Supplied text »
————————

The affirmation of the banks' Caa3 deposit ratings is primarily driven
by the rating agency's 'Loss Given Failure' (LGF) analysis
of banks' liability structure and the relatively small pool of unsecured
liabilities available to absorb losses in a potential bank resolution
scenario. The deposit ratings also reflect the on-going
deposit controls in Greece, and the fact that depositors do not
have instant access to the full amount of their deposits. The banks'
senior unsecured ratings were upgraded to (P)Caa3 from (P)Ca based on
the full application of the rating agency's LGF analytical approach
following the stabilisation of banks' liability structures.
Previously these debt ratings were benchmarked at Ca based on expected
losses, following the liability management exercises and exchange
offers to senior bondholders that banks carried out in late 2015,
as part of their last recapitalisation.
Moody's said that its Greek bank ratings balance the improvements
in their credit profiles against the still significant downside risks
stemming from the fragile operating environment in Greece and the very
high level of nonperforming loans.
A full list of affected ratings is provided at the end of this press release.
RATINGS RATIONALE
UPGRADES OF BCAs TO caa2 FROM caa3
The upgrade of the four Greek banks' BCAs to caa2 from caa3 reflects the
following factors:
--- GREECE'S MACRO PROFILE CHANGED TO 'VERY
WEAK+' FROM 'VERY WEAK'
Following the sovereign rating upgrade, the macro profile for Greece
that is used in Moody's banking scorecards that derive the BCAs
has been changed to 'Very Weak+' from 'Very Weak',
due to the rating agency's improved view of the country's
institutional strength factor. This was primarily triggered by
the conclusion of the second review of the country's adjustment
programme, and the fact that public institutions in Greece have
benefited from the technical assistance provided by the official creditors.

————————

Stored data »

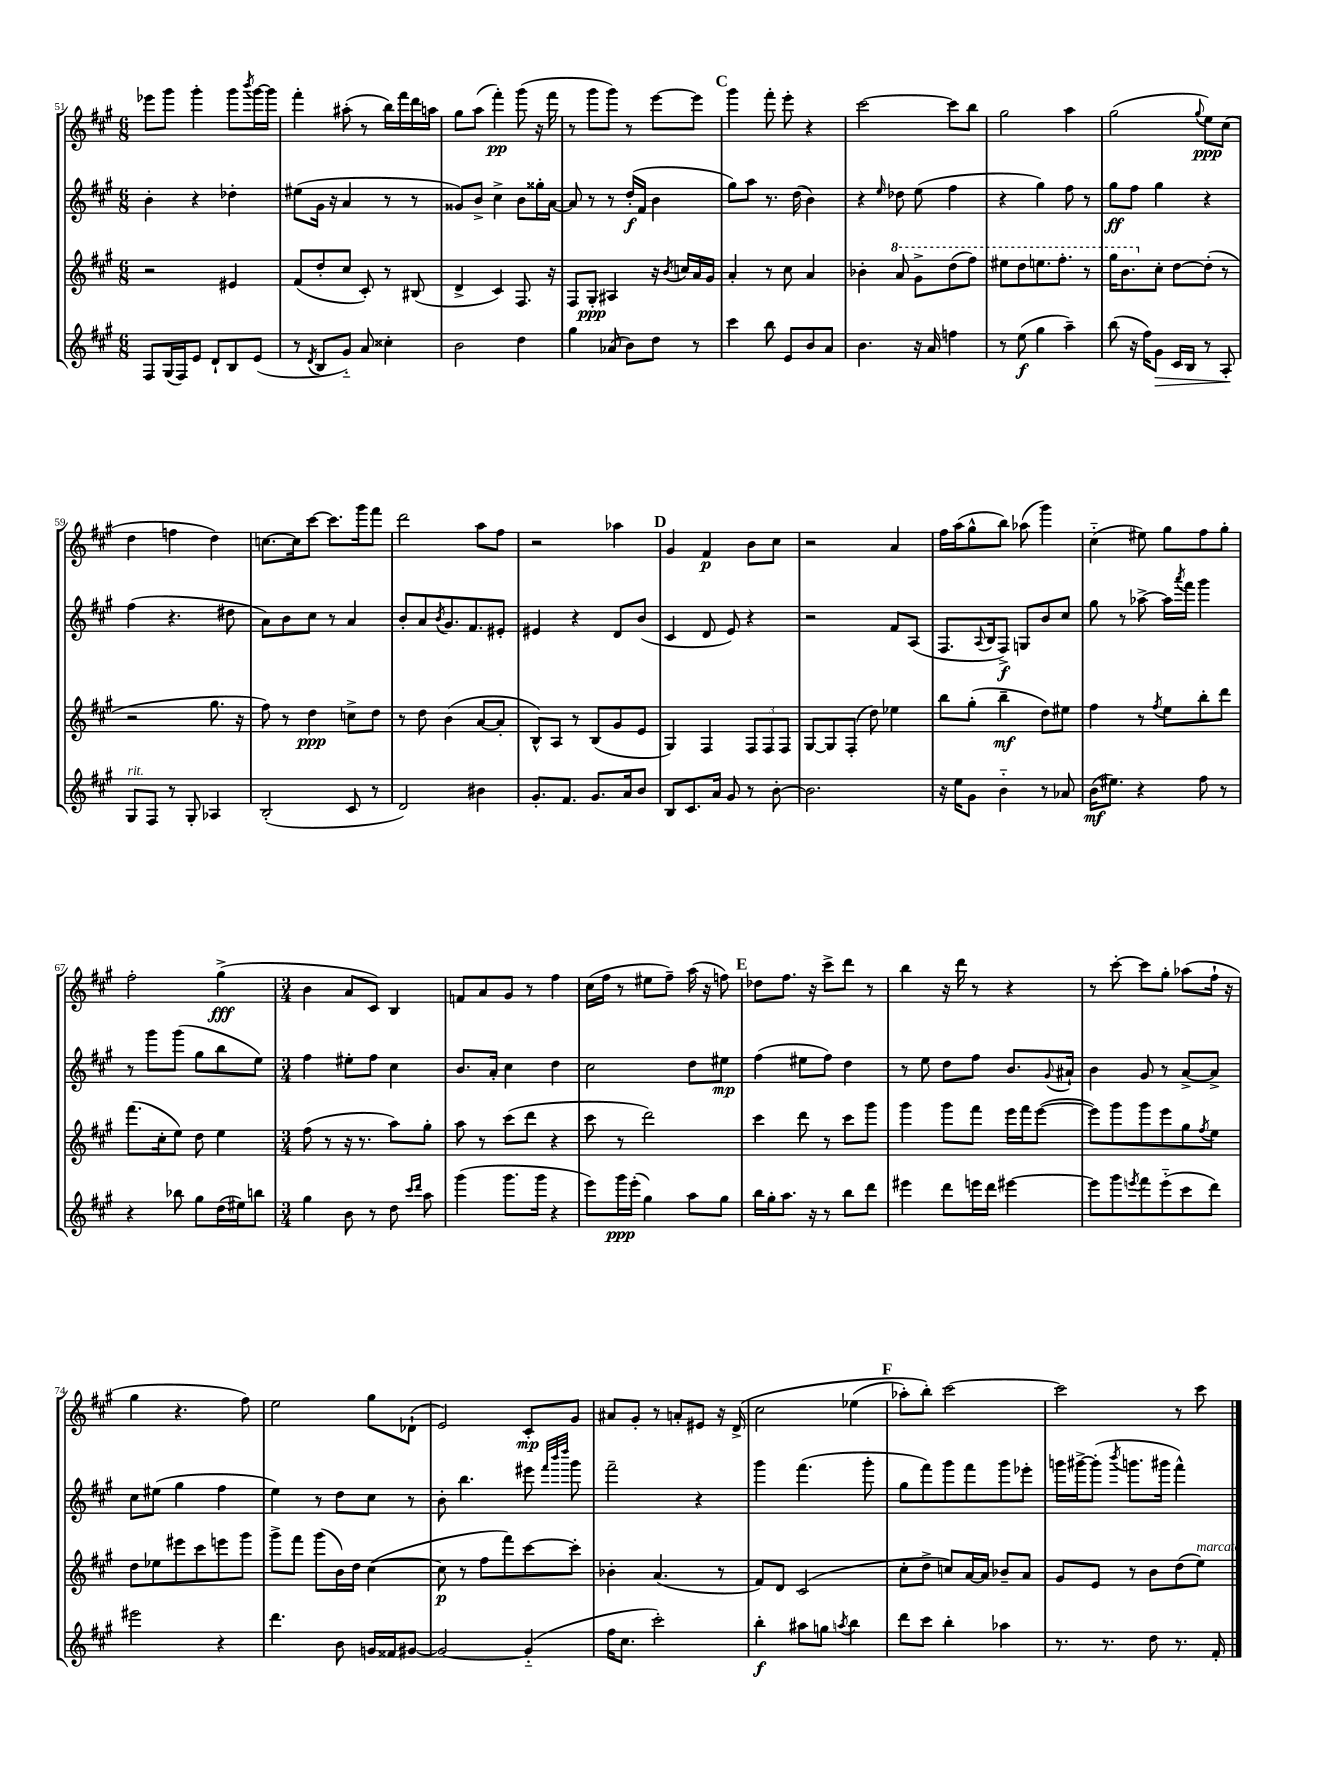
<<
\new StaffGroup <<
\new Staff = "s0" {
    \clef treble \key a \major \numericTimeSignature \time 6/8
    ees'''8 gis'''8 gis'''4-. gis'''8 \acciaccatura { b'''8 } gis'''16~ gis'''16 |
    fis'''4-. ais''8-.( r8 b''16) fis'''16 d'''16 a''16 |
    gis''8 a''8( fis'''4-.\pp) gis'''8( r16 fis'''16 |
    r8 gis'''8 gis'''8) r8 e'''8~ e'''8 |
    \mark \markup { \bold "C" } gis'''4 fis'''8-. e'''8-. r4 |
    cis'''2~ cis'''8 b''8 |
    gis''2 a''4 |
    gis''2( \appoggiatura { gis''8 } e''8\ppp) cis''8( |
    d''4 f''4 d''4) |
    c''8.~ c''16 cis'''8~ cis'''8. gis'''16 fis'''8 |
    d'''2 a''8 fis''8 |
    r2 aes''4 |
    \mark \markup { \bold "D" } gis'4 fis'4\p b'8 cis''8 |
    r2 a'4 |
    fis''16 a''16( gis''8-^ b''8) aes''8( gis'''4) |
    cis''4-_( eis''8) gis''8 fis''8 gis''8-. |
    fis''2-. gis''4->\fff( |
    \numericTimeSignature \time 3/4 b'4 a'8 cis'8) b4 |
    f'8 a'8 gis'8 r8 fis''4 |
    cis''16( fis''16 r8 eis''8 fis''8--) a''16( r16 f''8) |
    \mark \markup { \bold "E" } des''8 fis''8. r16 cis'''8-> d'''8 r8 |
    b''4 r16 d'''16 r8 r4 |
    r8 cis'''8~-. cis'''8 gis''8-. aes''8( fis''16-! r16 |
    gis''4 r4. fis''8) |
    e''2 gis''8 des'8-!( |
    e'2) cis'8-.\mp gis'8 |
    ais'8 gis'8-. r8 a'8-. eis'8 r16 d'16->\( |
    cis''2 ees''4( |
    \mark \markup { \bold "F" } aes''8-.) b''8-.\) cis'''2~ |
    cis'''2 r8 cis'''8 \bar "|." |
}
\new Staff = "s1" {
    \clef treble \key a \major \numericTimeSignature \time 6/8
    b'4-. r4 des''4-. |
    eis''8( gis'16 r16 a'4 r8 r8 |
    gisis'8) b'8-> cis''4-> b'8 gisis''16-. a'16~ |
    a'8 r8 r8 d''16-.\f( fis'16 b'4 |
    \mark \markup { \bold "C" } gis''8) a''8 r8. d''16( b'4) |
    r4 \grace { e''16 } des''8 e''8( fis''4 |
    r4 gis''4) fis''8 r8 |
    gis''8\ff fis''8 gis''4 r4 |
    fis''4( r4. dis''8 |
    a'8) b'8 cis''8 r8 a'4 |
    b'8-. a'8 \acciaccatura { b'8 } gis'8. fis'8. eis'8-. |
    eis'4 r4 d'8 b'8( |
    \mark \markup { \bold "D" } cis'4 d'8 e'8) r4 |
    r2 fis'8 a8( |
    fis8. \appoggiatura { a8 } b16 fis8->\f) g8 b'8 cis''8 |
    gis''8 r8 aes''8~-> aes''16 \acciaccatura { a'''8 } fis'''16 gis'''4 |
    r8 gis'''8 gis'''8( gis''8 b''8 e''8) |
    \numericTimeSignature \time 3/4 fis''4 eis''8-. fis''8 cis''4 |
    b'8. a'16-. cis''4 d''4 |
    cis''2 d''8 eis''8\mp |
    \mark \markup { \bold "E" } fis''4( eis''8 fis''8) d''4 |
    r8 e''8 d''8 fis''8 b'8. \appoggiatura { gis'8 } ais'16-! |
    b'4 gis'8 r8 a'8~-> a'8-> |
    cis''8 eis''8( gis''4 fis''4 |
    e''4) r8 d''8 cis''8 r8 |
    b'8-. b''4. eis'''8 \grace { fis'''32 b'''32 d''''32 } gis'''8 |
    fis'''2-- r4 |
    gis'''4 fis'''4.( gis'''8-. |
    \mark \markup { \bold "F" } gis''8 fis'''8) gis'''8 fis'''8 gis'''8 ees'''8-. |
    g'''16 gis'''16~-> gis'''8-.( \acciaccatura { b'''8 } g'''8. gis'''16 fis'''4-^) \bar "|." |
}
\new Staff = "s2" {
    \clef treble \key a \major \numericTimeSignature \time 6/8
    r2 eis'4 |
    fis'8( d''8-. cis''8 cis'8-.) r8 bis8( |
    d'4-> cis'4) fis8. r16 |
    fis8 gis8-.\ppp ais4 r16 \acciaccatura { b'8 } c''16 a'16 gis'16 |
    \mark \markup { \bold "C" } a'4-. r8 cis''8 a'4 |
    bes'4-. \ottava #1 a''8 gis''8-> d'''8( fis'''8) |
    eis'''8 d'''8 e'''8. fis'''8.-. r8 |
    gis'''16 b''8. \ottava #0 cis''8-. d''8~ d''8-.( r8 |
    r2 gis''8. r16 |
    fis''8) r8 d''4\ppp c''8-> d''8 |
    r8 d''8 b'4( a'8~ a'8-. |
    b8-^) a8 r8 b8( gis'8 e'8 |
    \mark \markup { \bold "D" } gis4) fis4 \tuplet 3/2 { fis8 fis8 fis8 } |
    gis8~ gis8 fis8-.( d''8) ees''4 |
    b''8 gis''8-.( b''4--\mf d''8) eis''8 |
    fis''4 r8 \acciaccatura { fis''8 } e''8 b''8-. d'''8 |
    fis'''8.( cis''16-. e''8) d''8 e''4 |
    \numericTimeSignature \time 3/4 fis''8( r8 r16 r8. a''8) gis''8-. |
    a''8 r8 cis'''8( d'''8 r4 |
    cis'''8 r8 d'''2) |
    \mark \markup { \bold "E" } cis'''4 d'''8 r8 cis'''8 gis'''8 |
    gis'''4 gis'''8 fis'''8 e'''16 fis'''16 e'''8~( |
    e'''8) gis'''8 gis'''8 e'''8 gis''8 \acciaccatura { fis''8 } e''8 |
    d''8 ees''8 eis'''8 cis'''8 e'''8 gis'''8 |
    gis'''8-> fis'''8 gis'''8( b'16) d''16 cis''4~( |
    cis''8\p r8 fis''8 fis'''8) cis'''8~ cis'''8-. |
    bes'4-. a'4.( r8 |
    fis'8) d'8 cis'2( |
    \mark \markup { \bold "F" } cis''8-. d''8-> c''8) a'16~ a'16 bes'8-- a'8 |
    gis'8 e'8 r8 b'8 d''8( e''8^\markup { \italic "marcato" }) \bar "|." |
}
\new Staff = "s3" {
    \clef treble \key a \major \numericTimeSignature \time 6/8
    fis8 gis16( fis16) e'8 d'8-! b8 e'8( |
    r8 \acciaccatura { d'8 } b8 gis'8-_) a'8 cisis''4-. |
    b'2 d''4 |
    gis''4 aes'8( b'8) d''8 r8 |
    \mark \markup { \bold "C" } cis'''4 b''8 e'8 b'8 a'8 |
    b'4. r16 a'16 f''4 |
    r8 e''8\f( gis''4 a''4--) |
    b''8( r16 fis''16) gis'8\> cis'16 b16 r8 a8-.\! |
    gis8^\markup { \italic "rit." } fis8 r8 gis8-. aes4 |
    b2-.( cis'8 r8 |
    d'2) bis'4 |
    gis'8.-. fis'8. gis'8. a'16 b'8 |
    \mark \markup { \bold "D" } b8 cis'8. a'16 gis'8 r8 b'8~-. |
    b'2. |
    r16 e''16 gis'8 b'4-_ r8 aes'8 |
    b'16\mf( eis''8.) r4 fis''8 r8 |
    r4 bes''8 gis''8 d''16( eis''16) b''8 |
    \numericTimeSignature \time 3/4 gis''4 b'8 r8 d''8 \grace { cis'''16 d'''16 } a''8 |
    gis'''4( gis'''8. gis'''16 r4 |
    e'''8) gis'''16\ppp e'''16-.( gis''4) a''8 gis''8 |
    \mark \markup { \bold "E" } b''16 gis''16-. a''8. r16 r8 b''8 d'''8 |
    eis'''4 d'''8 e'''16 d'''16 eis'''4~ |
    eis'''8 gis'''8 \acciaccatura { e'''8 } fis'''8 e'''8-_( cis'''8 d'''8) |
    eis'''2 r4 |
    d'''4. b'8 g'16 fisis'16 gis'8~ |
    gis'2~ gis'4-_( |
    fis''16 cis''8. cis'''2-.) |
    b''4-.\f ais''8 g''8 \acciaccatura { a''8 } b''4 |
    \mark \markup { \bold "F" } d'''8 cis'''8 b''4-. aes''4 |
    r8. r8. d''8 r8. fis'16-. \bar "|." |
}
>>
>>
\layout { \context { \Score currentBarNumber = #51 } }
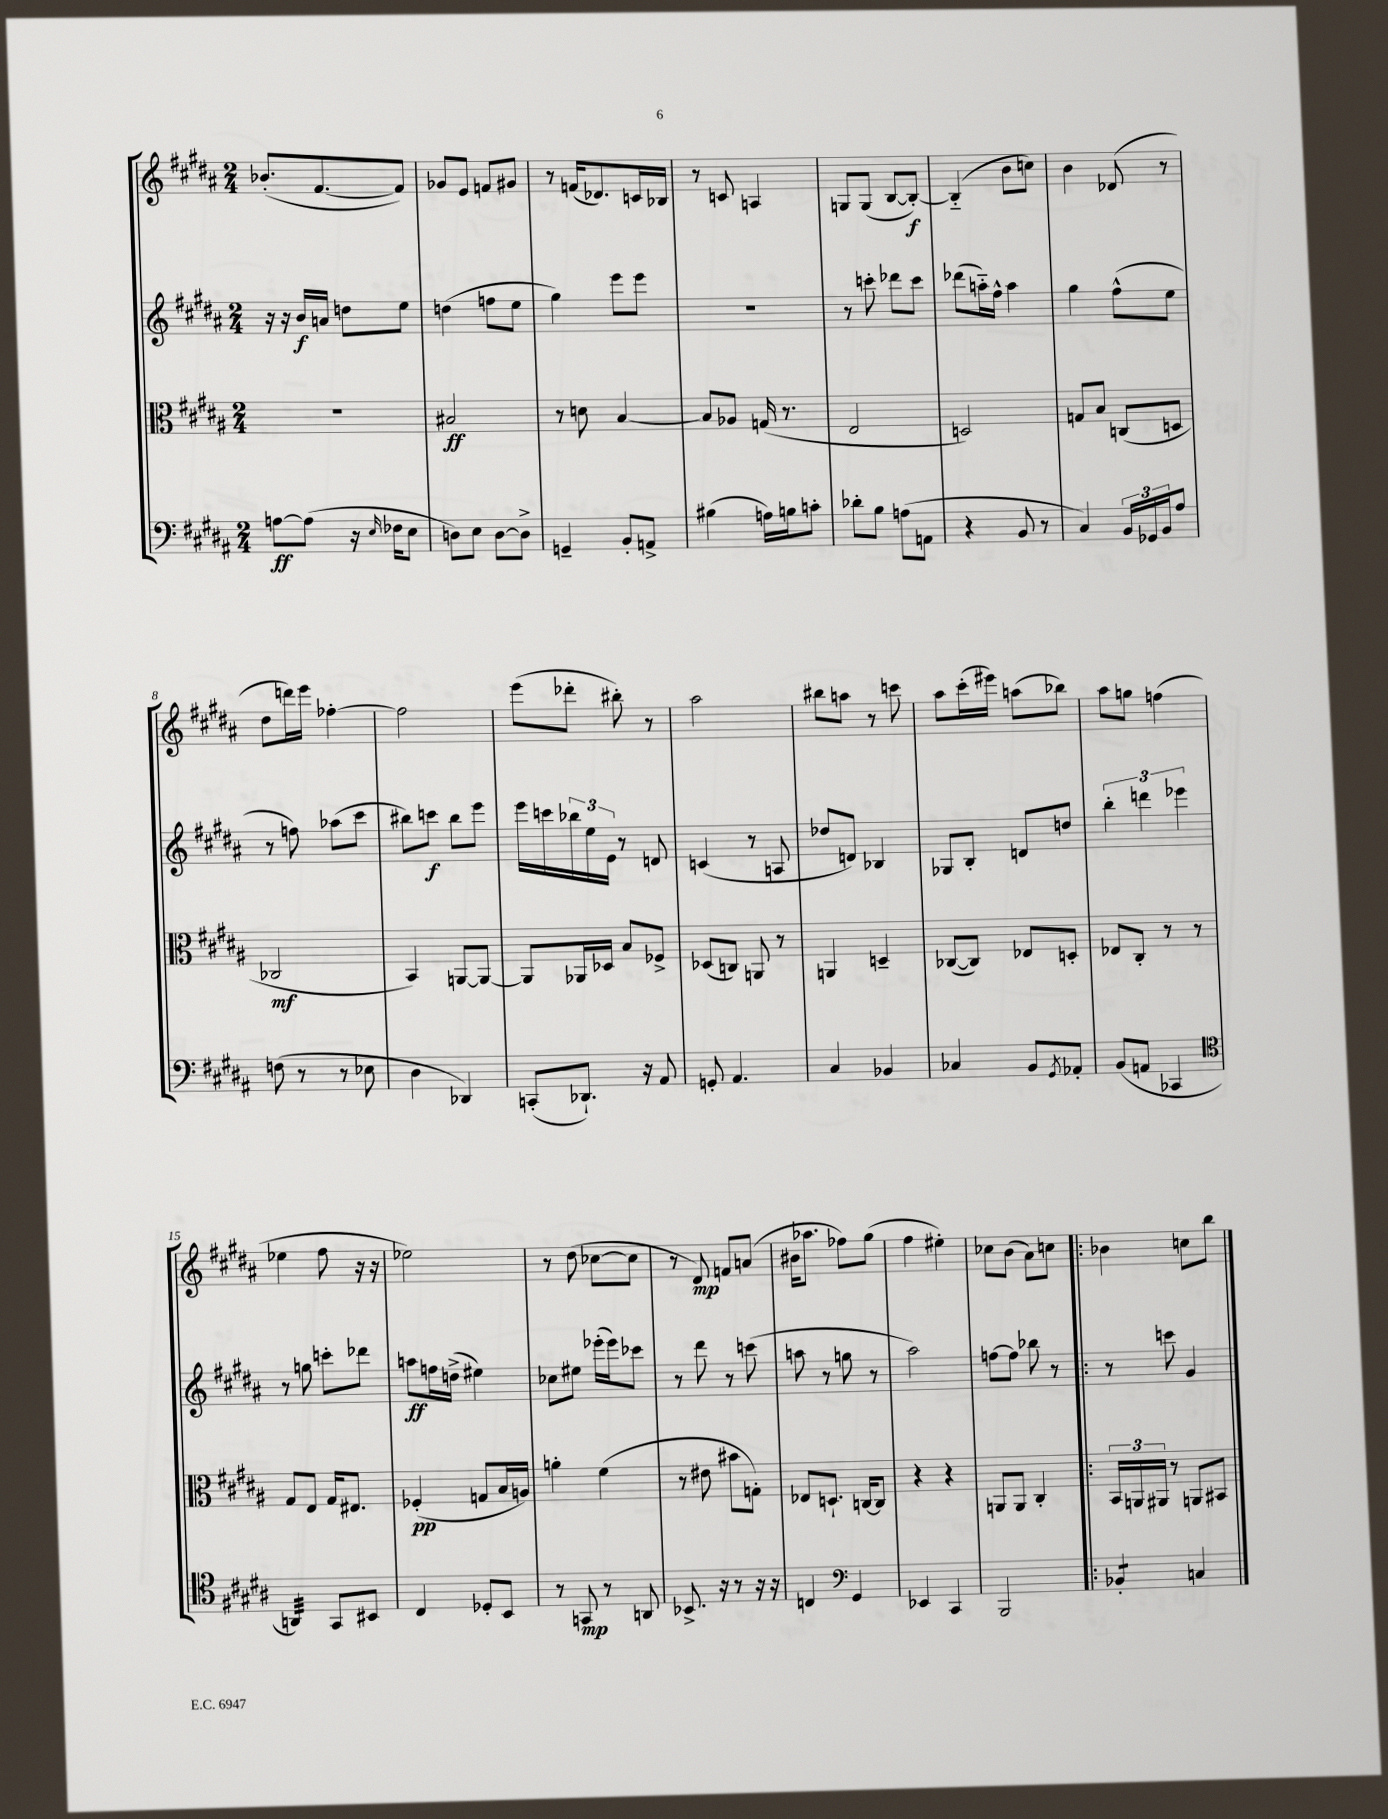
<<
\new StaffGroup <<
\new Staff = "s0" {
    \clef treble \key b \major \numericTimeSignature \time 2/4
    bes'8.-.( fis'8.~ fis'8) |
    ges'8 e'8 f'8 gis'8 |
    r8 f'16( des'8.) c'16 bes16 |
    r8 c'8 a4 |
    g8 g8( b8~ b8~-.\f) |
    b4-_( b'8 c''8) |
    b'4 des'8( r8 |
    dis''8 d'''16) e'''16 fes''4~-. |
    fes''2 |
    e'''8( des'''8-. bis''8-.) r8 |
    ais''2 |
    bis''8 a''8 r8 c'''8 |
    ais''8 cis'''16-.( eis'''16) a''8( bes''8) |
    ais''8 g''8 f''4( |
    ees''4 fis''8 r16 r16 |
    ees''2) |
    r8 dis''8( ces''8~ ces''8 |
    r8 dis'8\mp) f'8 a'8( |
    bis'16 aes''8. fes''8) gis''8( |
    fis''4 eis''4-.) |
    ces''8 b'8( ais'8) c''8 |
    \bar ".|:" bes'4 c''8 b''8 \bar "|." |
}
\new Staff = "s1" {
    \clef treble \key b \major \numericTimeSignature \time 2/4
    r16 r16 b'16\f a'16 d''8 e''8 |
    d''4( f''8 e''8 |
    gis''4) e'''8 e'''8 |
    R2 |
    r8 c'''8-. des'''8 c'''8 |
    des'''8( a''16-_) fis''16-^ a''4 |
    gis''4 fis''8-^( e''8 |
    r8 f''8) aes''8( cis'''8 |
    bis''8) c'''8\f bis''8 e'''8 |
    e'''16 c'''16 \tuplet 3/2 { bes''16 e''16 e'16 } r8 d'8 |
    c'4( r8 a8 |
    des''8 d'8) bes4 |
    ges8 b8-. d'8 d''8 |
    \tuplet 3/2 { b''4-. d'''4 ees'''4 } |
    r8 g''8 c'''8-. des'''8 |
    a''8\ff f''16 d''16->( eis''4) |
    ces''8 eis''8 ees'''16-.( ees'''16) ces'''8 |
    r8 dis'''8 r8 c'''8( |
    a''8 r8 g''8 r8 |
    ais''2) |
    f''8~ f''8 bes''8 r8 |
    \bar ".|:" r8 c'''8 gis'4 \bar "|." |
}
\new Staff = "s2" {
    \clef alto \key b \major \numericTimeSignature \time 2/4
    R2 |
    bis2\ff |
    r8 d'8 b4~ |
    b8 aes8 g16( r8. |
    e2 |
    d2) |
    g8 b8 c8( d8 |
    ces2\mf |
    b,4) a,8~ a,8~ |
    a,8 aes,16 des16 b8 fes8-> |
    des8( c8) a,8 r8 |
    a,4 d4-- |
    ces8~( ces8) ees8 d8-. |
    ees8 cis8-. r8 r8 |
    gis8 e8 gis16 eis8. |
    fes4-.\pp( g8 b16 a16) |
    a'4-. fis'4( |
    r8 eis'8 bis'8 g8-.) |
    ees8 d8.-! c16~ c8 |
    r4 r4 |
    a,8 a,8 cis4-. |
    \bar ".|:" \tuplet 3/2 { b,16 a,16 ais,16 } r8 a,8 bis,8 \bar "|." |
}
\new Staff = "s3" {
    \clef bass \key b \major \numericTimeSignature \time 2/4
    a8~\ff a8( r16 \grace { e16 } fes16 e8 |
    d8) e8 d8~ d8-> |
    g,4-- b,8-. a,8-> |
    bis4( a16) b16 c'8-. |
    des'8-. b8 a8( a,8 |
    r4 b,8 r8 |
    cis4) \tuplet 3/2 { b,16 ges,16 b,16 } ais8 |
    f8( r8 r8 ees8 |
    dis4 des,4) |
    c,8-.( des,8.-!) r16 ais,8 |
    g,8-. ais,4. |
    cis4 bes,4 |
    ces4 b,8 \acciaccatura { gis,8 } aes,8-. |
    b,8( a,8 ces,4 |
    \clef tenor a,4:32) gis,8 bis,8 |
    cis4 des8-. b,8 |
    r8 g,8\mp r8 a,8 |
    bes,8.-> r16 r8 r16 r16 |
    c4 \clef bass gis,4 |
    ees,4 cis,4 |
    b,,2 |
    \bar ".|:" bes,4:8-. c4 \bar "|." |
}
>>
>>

————————

The tasks »
A. List every credit rating symbol that appears in the press release on Greek bank ratings.
B. According to the press release on Greek bank ratings, when did the banks carry out the liability management exercises and exchange offers to senior bondholders?
C. Continue the press release on Greek bank ratings from its last sentence.

Set of answers »
A. Caa3, (P)Caa3, (P)Ca, Ca, caa2, caa3

B. In late 2015, as part of their last recapitalisation.

C.
Greece's macro profile also reflects the difficult credit and funding
conditions, with structural challenges faced by all banks.
--- IMPROVED FUNDING PROFILES
The BCA upgrades also reflect the recent improvements in their funding
profiles with the reduction of the high cost Emergency Liquidity Assistance
(ELA), which was around €41 billion for the system in May 2017,
down from €87 billion in June 2015. Moody's expects further
reduction in the banks' dependence on ELA, following the conclusion
of the second review of the country's support programme by its official
lenders (EC/ECB/ESM/IMF). This development should improve confidence
in the banks, resulting in gradual deposit inflows from the approximately
€10 billion of cash still placed outside the banking system.
The rating agency also expects a gradual relaxation of the capital controls
that remain in place in Greece, which allow depositors to withdraw
only €840 every two weeks. Full repayment of the ELA is one
of Greek banks' top priorities, although this is unlikely
to materialise for all four banks over the next 12-18 months.
The inter-bank repo market has been available to Greek banks so
far, allowing them to partly reduce their ELA balances.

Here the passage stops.